The results showed 14 new stations after one year and an additional 152 the next year. By 2016, the number of stations had nearly doubled from 2013, the first year included in the data set. I generated two graphs with the help of Google's Data Studio to help visualize the change.

![alt text](https://raw.githubusercontent.com/pmhalvor/Hello_World_II/master/Python/Citibikes/number_of_stations_bar.jpg)
![alt text](https://raw.githubusercontent.com/pmhalvor/Hello_World_II/master/Python/Citibikes/number_of_stations_donut.jpg)

##### Note, I only checked the starting stations. Had there been absolutely no changes, I might have needed to run the same check on the end stations

### Python

With some simple Python code, lists of containing the news of these newly added stations can be created. 

We start by reading in the data

In [0]:
data = pd.read_csv("new_stations.csv")
names = data['names']
years = data['years']

The create your empty lists 

In [0]:
new_2014 = []
new_2015 = []
new_2016 = []

Now you can run a for loop with some if tests to iterate through your lists of stations, to check if it exsisted the year before.

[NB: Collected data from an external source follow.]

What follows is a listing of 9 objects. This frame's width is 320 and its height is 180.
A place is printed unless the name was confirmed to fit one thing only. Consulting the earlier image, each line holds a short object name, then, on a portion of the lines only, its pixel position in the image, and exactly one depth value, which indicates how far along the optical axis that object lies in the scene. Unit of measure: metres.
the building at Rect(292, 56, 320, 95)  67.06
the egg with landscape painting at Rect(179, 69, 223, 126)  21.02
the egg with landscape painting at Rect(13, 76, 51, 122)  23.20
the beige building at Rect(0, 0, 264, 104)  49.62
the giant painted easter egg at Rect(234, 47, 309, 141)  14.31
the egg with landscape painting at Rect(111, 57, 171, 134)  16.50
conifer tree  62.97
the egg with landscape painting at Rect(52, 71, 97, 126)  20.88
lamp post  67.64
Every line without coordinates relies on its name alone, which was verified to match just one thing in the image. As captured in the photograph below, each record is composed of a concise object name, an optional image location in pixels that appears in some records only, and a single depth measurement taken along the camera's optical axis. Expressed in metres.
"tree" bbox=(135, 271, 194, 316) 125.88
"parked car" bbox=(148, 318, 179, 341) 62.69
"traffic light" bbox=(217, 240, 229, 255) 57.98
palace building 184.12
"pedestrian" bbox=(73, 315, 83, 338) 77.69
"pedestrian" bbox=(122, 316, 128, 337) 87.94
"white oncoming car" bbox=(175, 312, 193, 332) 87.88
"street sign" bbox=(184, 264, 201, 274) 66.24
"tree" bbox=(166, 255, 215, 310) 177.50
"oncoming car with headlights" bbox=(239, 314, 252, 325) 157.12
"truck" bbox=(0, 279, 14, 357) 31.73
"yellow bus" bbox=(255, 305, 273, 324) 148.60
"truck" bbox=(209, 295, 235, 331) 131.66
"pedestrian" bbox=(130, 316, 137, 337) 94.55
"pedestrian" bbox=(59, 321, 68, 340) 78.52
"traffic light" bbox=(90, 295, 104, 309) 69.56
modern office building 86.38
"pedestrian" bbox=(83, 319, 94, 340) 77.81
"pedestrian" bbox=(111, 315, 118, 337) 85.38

If not, it will be added to its corresponding list.

In [0]:
for i in range(len(names)):
	if int(years[i])!=2013:
		if names[i]!=names[i-1]:
			# Station is new
			if int(years[i])==2014:
				new_2014.append(names[i])
			elif int(years[i])==2015:
				new_2015.append(names[i])
			elif int(years[i])==2016:
				new_2016.append(names[i])

The lists created from this code snippet should look something like this:
![](https://raw.githubusercontent.com/pmhalvor/Hello_World_II/master/Python/Citibikes/new_stations_short.jpg)

By checking the lengths of these lists, it can be concluded that not only were new stations added as the yaers went on, but there were also stations that were removed from the system. This is shown by the longer lengths of the newly added stations lists than the differences in total start stations form our graphs above. In 2015 and  2016 were there respectively 13 and 20 removed from the system. In 2014, there were no stations removed since the difference between the previous year and the total number of new stations match. 

## Summary

We've now seen that the data follows a **log-normal distribution** with a σ ≈ 0.75. We also found that the 4 most popular routes for the entire 4 year period the dataset covers were picked up and dropped off at the same stations,
with **Central Park S and & 6th Avenue** as the **most popular**. Finally, not only were there **new stations added** each year, but there were also stations that were removed from the system. 


The dataset used to answer these questions also contained information on the ages and membership types of each biker, along with the exact longitude and latitude for each stations. There is plenty more information to pull from these data, but I'll save that for the next guy. Thanks for paying attention until this point. I hope this report fulfilled all your expectations!